Apenas habían salido las palabras de su boca cuando oyeron un silbido y al cabo de un instante había una lanza clavada, temblando aún, en uno de los árboles situados a su espalda.

-Eso es una lanza, ya lo creo -dijo la voz principal.

-Desde luego, jefe, desde luego -dijeron sus compañeros-. No podrías haberlo dicho mejor.

-Y salió de mi mano -siguió la voz-. Se vuelven visibles cuando se separan de nosotros.

-Pero ¿por qué queréis que seamos nosotras quien haga esto? -preguntó Mariam-. ¿Por qué no lo hace uno de los vuestros? ¿No tenéis ninguna niña?

-No nos atrevemos, no nos atrevemos -dijeron todas las voces-. No vamos a volver a subir.

-Es decir -intervino Caspian-, ¡estáis pidiendo a estas damas que se enfrente a un peligro que no os atrevéis a pedir que asuman vuestras hermanas e hijas!

-Eso es, eso es -respondieron alegremente todas las voces-. No podrías haberlo expresado mejor. Desde luego se ve que eres una persona con educación. Cualquiera puede darse cuenta.

-Vaya, es lo más vergonzoso que... -empezó Edmund, pero Lucy le interrumpió.

-¿Tendremos que subir por la noche o puede hacerse de día?

-De día, de día, por supuesto -respondió la voz del jefe-. No de noche. Nadie te pedirá que hagas eso. ¿Subir de noche? ¡Uf!

-Muy bien, pues, lo haremos -anunció la azabache-. No -siguió, volviéndose hacia sus compañeros-, no intenten detenernos. ¿No os dais cuenta de que no sirve de nada? No podemos pelear contra ellos. Y del otro modo existe una posibilidad.

-Pero ¡es un mago! -dijo Caspian.

-Lo sé. Pero podría no ser tan malo como dan a entender. ¿No tenéis la impresión de que esta gente no es muy valiente? -contesto Lucy.

-Desde luego, lo que no son es muy listos -repuso Eustace.

-Oye -intervino Edmund tomando la mano de la azabache-, realmente no podemos permitir que hagan algo así. Pregunta a Reep, estoy seguro de que dirá exactamente lo mismo.

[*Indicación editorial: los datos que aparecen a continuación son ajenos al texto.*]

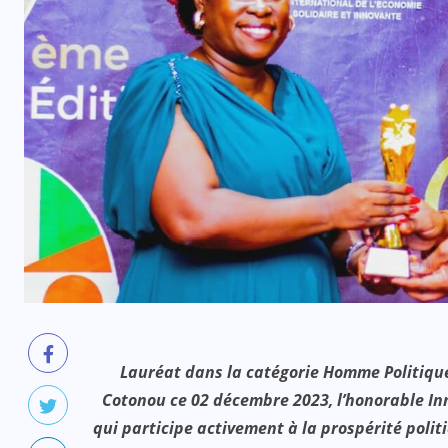
Lauréat dans la catégorie Homme Politique
Cotonou ce 02 décembre 2023, l’honorable I
qui participe activement à la prospérité politi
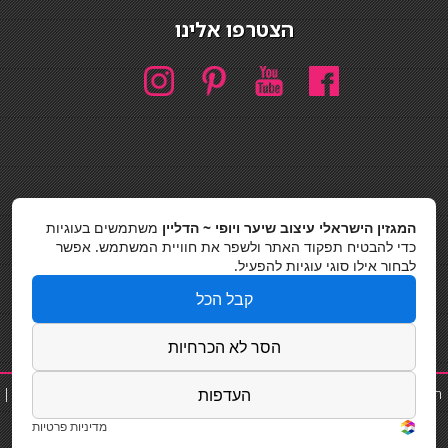
הצטרפו אלינו
חיפוש
המגזין הישראלי עיצוב שיער ויופי ~ הדליין
משתמשים בעוגיות
חיפוש
כדי להבטיח תפקוד האתר ולשפר את חוויית המשתמש. אפשר
לבחור אילו סוגי עוגיות להפעיל.
כסאות בר
קבל הכל
מדיניות פרטיות
הסר לא הכרחיות
תוספת שיער
|
נייל סטודיו
|
תוספות שיער
|
שפים פרטיים
|
קוסמטיקאית
|
העדפות
פאות
|
קורס בניית ציפורניים
|
כסאות בר|
Powered by Barosh Ltd.
מדיניות פרטיות
Designed by
Barosh Ltd 2012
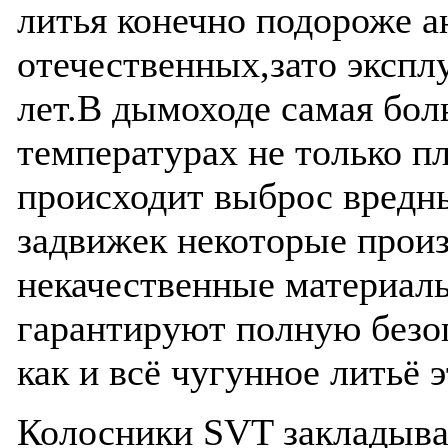
литья конечно подороже 
отечественных,зато экспл
лет.В дымоходе самая бол
температурах не только пл
происходит выброс вредн
задвижек некоторые прои
некачественные материал
гарантируют полную безоп
как и всё чугунное литьё 
Колосники SVT закладываю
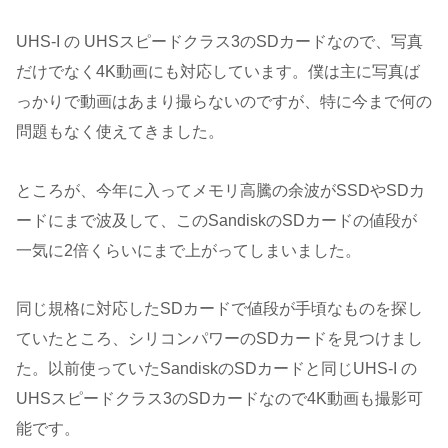
UHS-I の UHSスピードクラス3のSDカードなので、写真
だけでなく4K動画にも対応しています。僕は主に写真ば
っかりで動画はあまり撮らないのですが、特に今まで何の
問題もなく使えてきました。
ところが、今年に入ってメモリ高騰の余波がSSDやSDカ
ードにまで波及して、このSandiskのSDカードの値段が
一気に2倍くらいにまで上がってしまいました。
同じ規格に対応したSDカードで値段が手頃なものを探し
ていたところ、シリコンパワーのSDカードを見つけまし
た。以前使っていたSandiskのSDカードと同じUHS-I の
UHSスピードクラス3のSDカードなので4K動画も撮影可
能です。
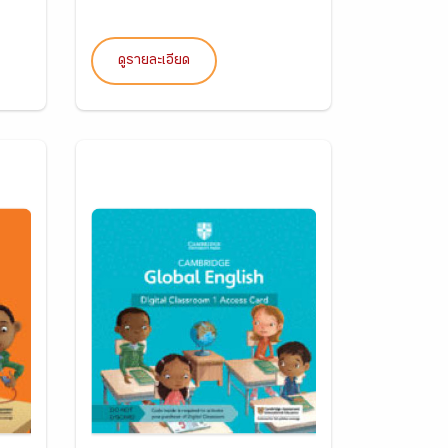
ดูรายละเอียด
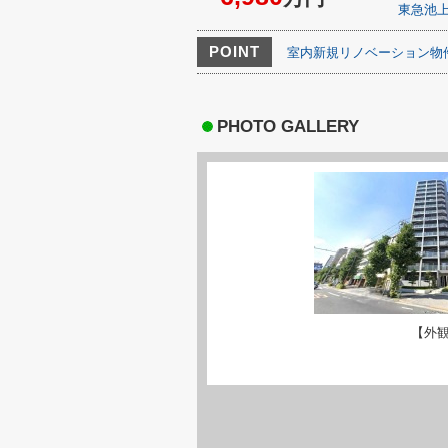
東急池
POINT
室内新規リノベーション物
PHOTO GALLERY
【外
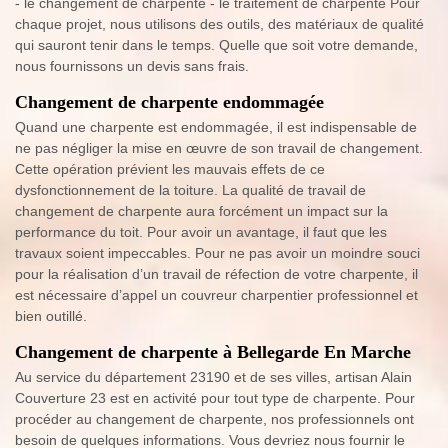
- le changement de charpente - le traitement de charpente Pour
chaque projet, nous utilisons des outils, des matériaux de qualité
qui sauront tenir dans le temps. Quelle que soit votre demande,
nous fournissons un devis sans frais.
Changement de charpente endommagée
Quand une charpente est endommagée, il est indispensable de
ne pas négliger la mise en œuvre de son travail de changement.
Cette opération prévient les mauvais effets de ce
dysfonctionnement de la toiture. La qualité de travail de
changement de charpente aura forcément un impact sur la
performance du toit. Pour avoir un avantage, il faut que les
travaux soient impeccables. Pour ne pas avoir un moindre souci
pour la réalisation d’un travail de réfection de votre charpente, il
est nécessaire d’appel un couvreur charpentier professionnel et
bien outillé.
Changement de charpente à Bellegarde En Marche
Au service du département 23190 et de ses villes, artisan Alain
Couverture 23 est en activité pour tout type de charpente. Pour
procéder au changement de charpente, nos professionnels ont
besoin de quelques informations. Vous devriez nous fournir le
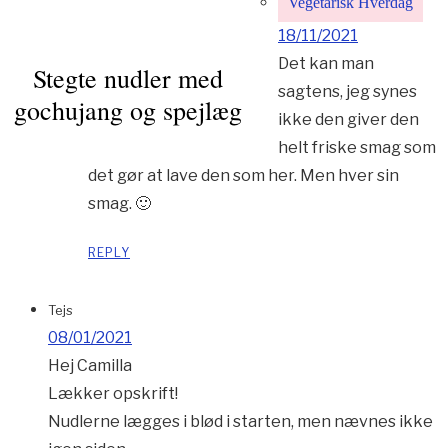
Vegetarisk Hverdag
18/11/2021
Det kan man
Stegte nudler med
sagtens, jeg synes
gochujang og spejlæg
ikke den giver den
helt friske smag som
det gør at lave den som her. Men hver sin
smag. 🙂
REPLY
Tejs
08/01/2021
Hej Camilla
Lækker opskrift!
Nudlerne lægges i blød i starten, men nævnes ikke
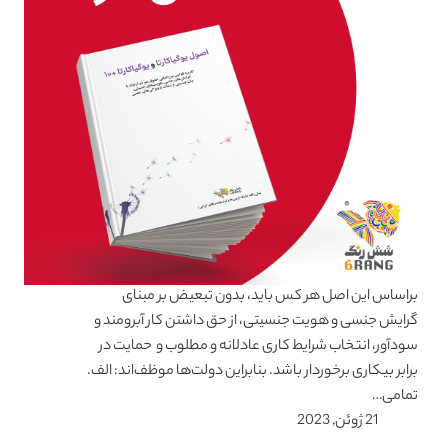
بر‌اساس این اصل هر کس باید، بدون تبعیض بر مبنای
گرایش جنسی و هویت جنسیتی، از حق داشتن کار آبرومند و
سودآور، انتخاب شرایط کاری عادلانه و مطلوب و حمایت در
برابر بیکاری برخوردار باشد. بنابراین دولت‌ها موظف‌اند: الف.
تمامی…
21 ژوئن, 2023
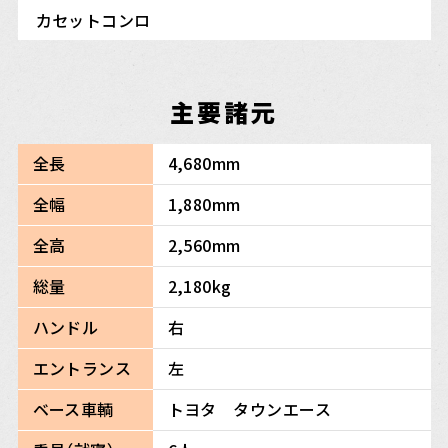
カセットコンロ
主要諸元
全長
4,680mm
全幅
1,880mm
全高
2,560mm
総量
2,180kg
ハンドル
右
エントランス
左
ベース車輌
トヨタ タウンエース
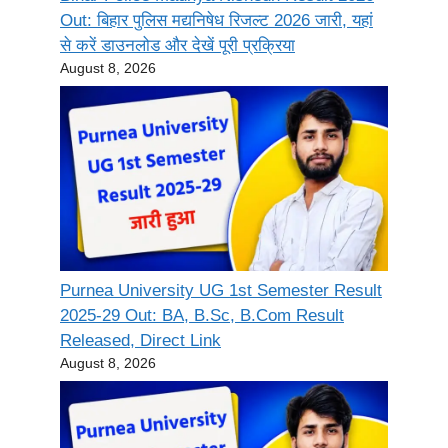
Out: बिहार पुलिस मद्यनिषेध रिजल्ट 2026 जारी, यहां
से करें डाउनलोड और देखें पूरी प्रक्रिया
August 8, 2026
Purnea University UG 1st Semester Result
2025-29 Out: BA, B.Sc, B.Com Result
Released, Direct Link
August 8, 2026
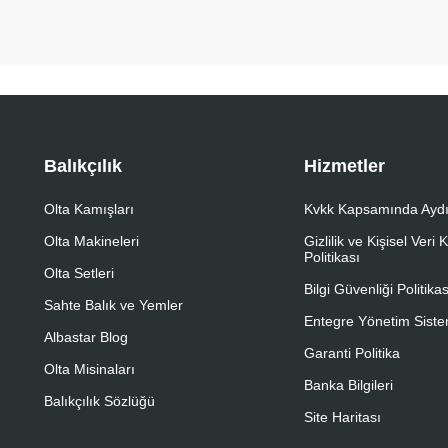
Balıkçılık
Hizmetler
Olta Kamışları
Kvkk Kapsamında Aydı
Olta Makineleri
Gizlilik ve Kişisel Veri
Politikası
Olta Setleri
Bilgi Güvenliği Politikas
Sahte Balık ve Yemler
Entegre Yönetim Sistem
Albastar Blog
Garanti Politika
Olta Misinaları
Banka Bilgileri
Balıkçılık Sözlüğü
Site Haritası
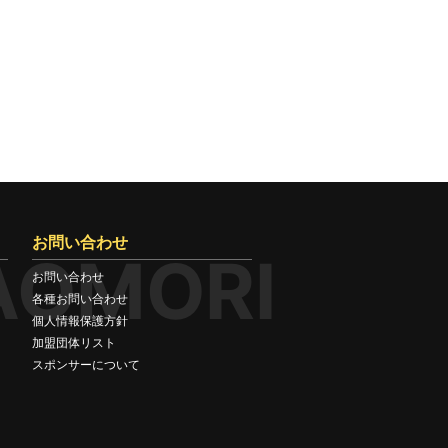
お問い合わせ
AOMORI
お問い合わせ
各種お問い合わせ
個人情報保護方針
加盟団体リスト
スポンサーについて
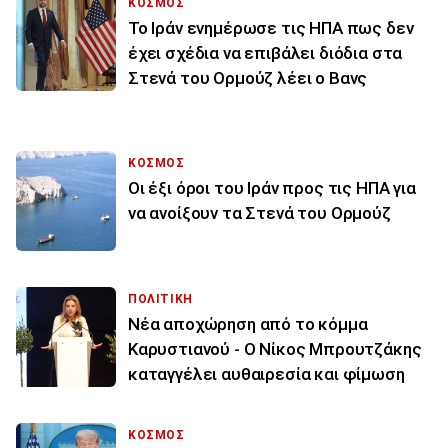
ΚΟΣΜΟΣ
To Ιράν ενημέρωσε τις ΗΠΑ πως δεν
έχει σχέδια να επιβάλει διόδια στα
Στενά του Ορμούζ λέει ο Βανς
ΚΟΣΜΟΣ
Οι έξι όροι του Ιράν προς τις ΗΠΑ για
να ανοίξουν τα Στενά του Ορμούζ
ΠΟΛΙΤΙΚΗ
Νέα αποχώρηση από το κόμμα
Καρυστιανού - Ο Νίκος Μπρουτζάκης
καταγγέλει αυθαιρεσία και φίμωση
ΚΟΣΜΟΣ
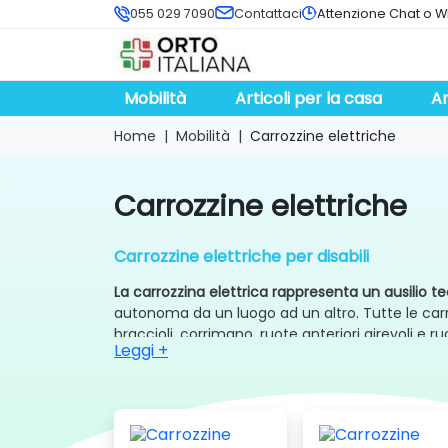
055 029 7090
Contattaci
Attenzione Chat o W
Mobilità
Articoli per la casa
An
Home
Mobilità
Carrozzine elettriche
carrozzine elettriche
Carrozzine elettriche per disabili
La carrozzina elettrica rappresenta un ausilio t
autonoma da un luogo ad un altro. Tutte le car
braccioli, corrimano, ruote anteriori girevoli e 
Leggi +
Ogni carrozzina elettrica è stata pensata
per ai
riacquistare in questo modo l’indipendenza pers
Grazie ai motori e alle batterie al litio, quest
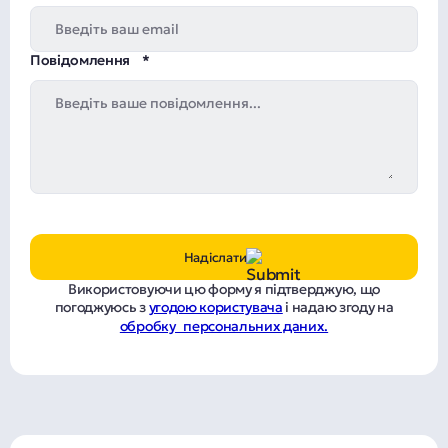
Повідомлення
Надіслати
Використовуючи цю форму я підтверджую, що
погоджуюсь з
угодою користувача
і надаю згоду на
обробку персональних даних.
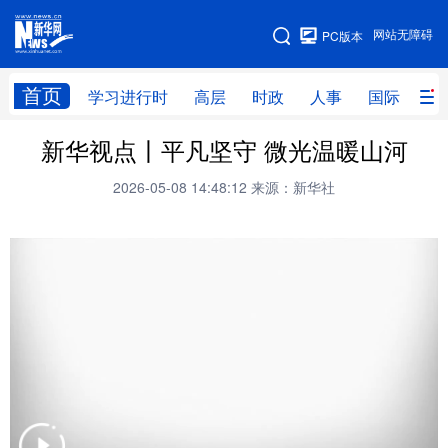
手机版
网站无障碍
PC版本
网站地图
首页
学习进行时
高层
时政
人事
国际
财
新华视点丨平凡坚守 微光温暖山河
学习进行时
高层
时政
人事
2026-05-08 14:48:12
来源：新华社
国际
财经
网评
港澳
台湾
思客智库
全球连线
教育
科技
科创
量子
体育
文化
书画
健康
军事
访谈
视频
图片
政务
法律
中央文件
金融
汽车
食品
人居
信息化
数字经济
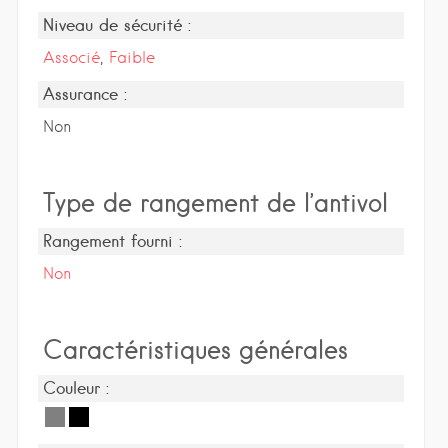
Niveau de sécurité :
Associé
,
Faible
Assurance :
Non
Type de rangement de l’antivol
Rangement fourni :
Non
Caractéristiques générales
Couleur :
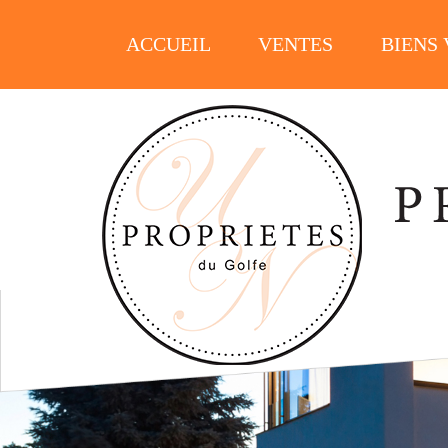
ACCUEIL
VENTES
BIENS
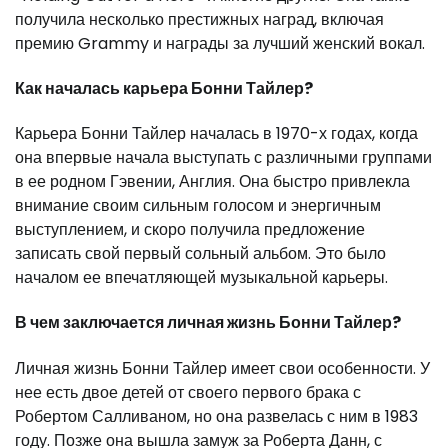
получила несколько престижных наград, включая
премию Grammy и награды за лучший женский вокал.
Как началась карьера Бонни Тайлер?
Карьера Бонни Тайлер началась в 1970-х годах, когда
она впервые начала выступать с различными группами
в ее родном Гэвении, Англия. Она быстро привлекла
внимание своим сильным голосом и энергичным
выступлением, и скоро получила предложение
записать свой первый сольный альбом. Это было
началом ее впечатляющей музыкальной карьеры.
В чем заключается личная жизнь Бонни Тайлер?
Личная жизнь Бонни Тайлер имеет свои особенности. У
нее есть двое детей от своего первого брака с
Робертом Салливаном, но она развелась с ним в 1983
году. Позже она вышла замуж за Роберта Данн, с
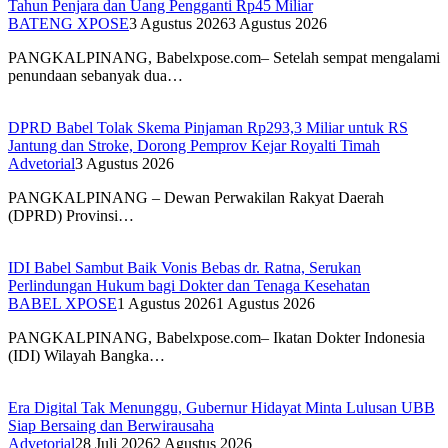
Tahun Penjara dan Uang Pengganti Rp45 Miliar
BATENG XPOSE
3 Agustus 2026
3 Agustus 2026
PANGKALPINANG, Babelxpose.com– Setelah sempat mengalami
penundaan sebanyak dua…
DPRD Babel Tolak Skema Pinjaman Rp293,3 Miliar untuk RS
Jantung dan Stroke, Dorong Pemprov Kejar Royalti Timah
Advetorial
3 Agustus 2026
PANGKALPINANG – Dewan Perwakilan Rakyat Daerah
(DPRD) Provinsi…
IDI Babel Sambut Baik Vonis Bebas dr. Ratna, Serukan
Perlindungan Hukum bagi Dokter dan Tenaga Kesehatan
BABEL XPOSE
1 Agustus 2026
1 Agustus 2026
PANGKALPINANG, Babelxpose.com– Ikatan Dokter Indonesia
(IDI) Wilayah Bangka…
Era Digital Tak Menunggu, Gubernur Hidayat Minta Lulusan UBB
Siap Bersaing dan Berwirausaha
Advetorial
28 Juli 2026
2 Agustus 2026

-Pero es para salvar mi propia vida al igual que las vuestras -respondió Mariam-. Deseo tan poco que me hagan trocitos con espadas invisibles como cualquier otro.

-Su Majestad tiene razón -indicó Reepicheep-. Si tuviéramos alguna seguridad de poder salvarla peleando, nuestro deber estaría muy claro; pero me parece que no tenemos ninguna. Y el favor que se le solicita no es en absoluto contrario al honor de Su Majestad, sino una acción noble y heroica. Si a las reinas su corazón la impele a arriesgarse con el mago, no diré nada en contra. -Puesto que nadie había visto nunca que el ratón le tuviera miedo a nada, éste podía decir aquello sin temor a sentirse incómodo. Pero los muchachos, que sí habían sentido miedo a menudo, enrojecieron violentamente. No obstante, aquello era tan sensato que tuvieron que ceder. Sonoras aclamaciones surgieron del invisible grupo cuando se les anunció la decisión tomada, y la voz principal, con el caluroso apoyo de todos los demás, invitó a los narnianos a cenar y a pasar la noche con ellos. Eustace no quería aceptar, pero Lucy dijo:

-Estoy segura de que no nos traicionarán. No son de esa clase en absoluto.

Y los demás estuvieron de acuerdo. Así pues, acompañados por el ensordecedor golpeteo -que aumentó de intensidad cuando llegaron al resonante patio de losas- todos regresaron a la casa.